» PAGE EXTRACT

==*==

IVIV (8): Nixonizing U.S. Currency

Mark Kohut markekohut at yahoo.com
Thu Oct 1 12:41:17 CDT 2009


One not-too-controversial ob about Pynchon and the Gold Standard:

World wars linked to hyperinflation....world wars 'paid for" by gold....




--- On Thu, 10/1/09, Kevin Troy <kevin.troy at gmail.com> wrote:

> From: Kevin Troy <kevin.troy at gmail.com>
> Subject: Re: IVIV (8): Nixonizing U.S. Currency
> To: pynchon-l at waste.org
> Date: Thursday, October 1, 2009, 1:24 AM
> "Have you ever looked at a dollar
> bill -- _on weed_?"
> --_Half-Baked_
> 
> I am not an economist, nor do I play one on TV.
> 
> But I sure have taken enough international relations
> courses to take a
> stab at explaining the BRETTON WOODS SYSTEM and its
> collapse in 1971.
> 
> If you'd rather not, the simple answer is that David
> Morris's
> explanation (quoted at the end) is sufficient for most
> Pynchon fans to
> riff on without being Wrong About How Economics
> Works:  the U.S. spent
> too much money on the war in Vietnam, so its currency
> regime collapsed
> underneath it.
> 
> Our story so far:
> 
> At the end of and right after WWII, the Western nations got
> together
> and determined some ground rules for how international
> trade and
> development would be conducted in the post-war world. 
> The reasoning
> was that WWII had been caused, in some ways, by the
> Depression, so
> what the world needed was economic recovery and no more
> Depressions.
> And since failures of international trading regimes -- for
> example,
> the tarrif wars that went on during the early 30s -- had
> been a major
> cause of the Depression, the road to economic recovery and
> stability
> lay (at least partly) through what today the kids are
> calling
> globalization of the economy.
> 
> Lots of formal and informal institutions and arrangements
> came out of
> those meetings, including GATT (the precursor to the World
> Trade
> Organization), the World Bank, and, most important to our
> Nixon
> fixation, a system of fixed exchange rates that was backed
> by the
> International Monetary Fund (IMF).

==*==

» EXTRACTED ENTRIES
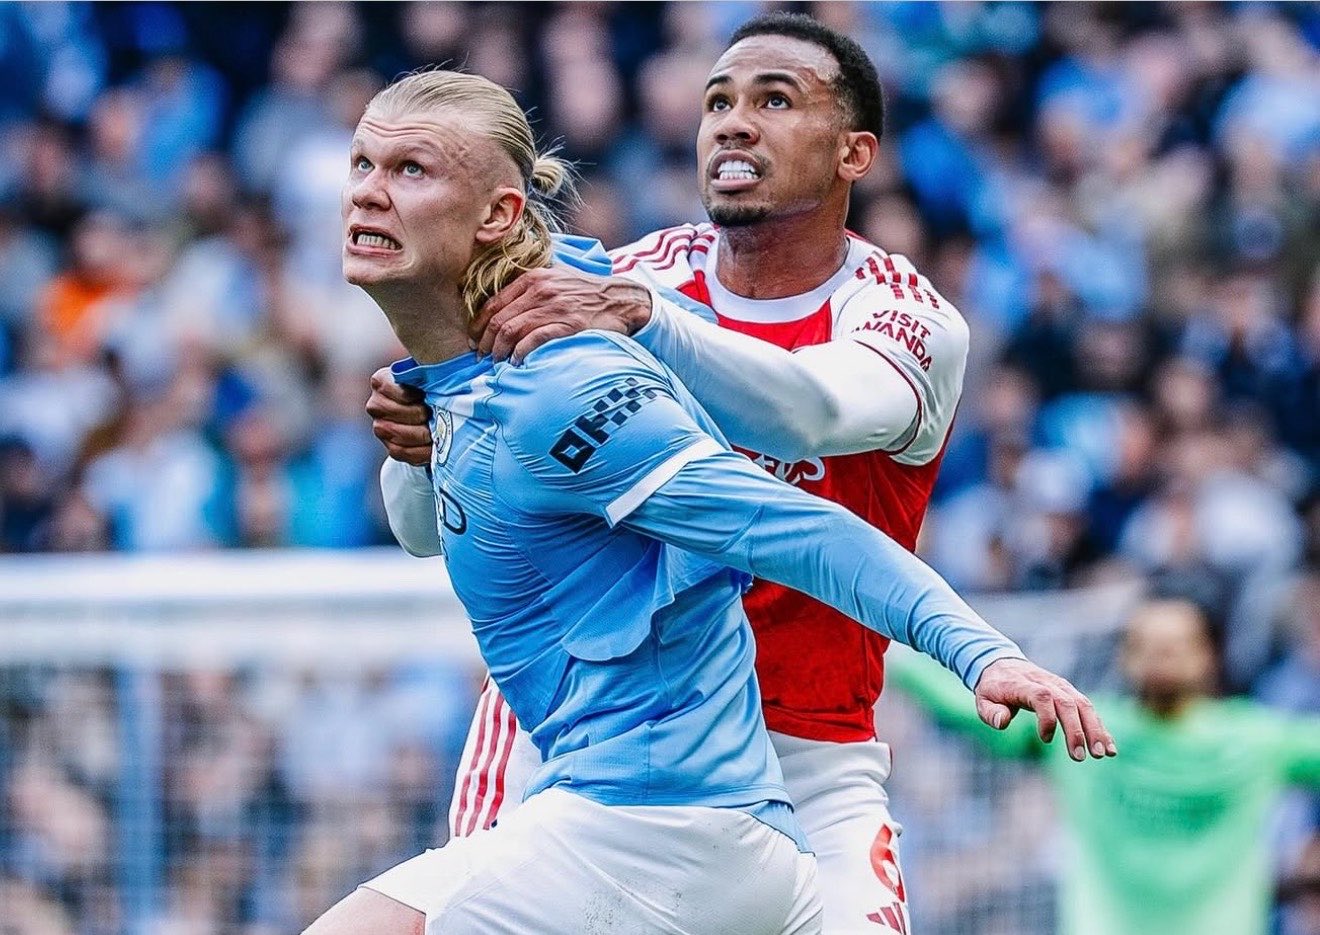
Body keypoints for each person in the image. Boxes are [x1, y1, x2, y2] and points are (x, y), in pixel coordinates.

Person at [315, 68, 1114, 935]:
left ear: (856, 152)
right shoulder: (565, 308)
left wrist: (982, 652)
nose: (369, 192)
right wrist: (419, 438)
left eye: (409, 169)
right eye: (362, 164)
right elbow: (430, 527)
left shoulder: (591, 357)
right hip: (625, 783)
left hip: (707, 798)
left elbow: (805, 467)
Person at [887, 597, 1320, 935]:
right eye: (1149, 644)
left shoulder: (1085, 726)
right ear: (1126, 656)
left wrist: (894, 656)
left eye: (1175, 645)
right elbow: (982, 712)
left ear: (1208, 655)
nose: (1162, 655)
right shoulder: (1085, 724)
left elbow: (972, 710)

==*==

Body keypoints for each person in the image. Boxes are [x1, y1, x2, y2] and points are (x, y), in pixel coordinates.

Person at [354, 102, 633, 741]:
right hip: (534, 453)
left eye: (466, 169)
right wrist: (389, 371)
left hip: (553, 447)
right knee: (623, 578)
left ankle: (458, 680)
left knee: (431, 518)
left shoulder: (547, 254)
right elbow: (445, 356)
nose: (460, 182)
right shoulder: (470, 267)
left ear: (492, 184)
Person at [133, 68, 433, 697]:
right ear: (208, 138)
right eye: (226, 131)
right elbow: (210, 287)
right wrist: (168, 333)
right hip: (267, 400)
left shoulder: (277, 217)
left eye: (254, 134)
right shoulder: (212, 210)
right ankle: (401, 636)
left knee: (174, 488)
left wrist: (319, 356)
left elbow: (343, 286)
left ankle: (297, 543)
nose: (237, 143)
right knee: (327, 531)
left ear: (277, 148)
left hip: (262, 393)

==*==

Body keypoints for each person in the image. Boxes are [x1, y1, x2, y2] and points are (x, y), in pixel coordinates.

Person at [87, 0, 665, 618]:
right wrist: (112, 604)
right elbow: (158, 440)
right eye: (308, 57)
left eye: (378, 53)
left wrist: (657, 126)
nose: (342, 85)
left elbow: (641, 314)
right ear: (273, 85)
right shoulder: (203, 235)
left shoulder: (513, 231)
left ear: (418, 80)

==*==

» ABOUT THIS TASK
Please answer these questions about the post:
(a) In what year did the Bretton Woods system collapse?
(b) What is named as the precursor to the World Trade Organization?
(c) What backed the system of fixed exchange rates?
Draw only on the post about currency.

» RESULT
(a) 1971
(b) GATT
(c) The International Monetary Fund (IMF)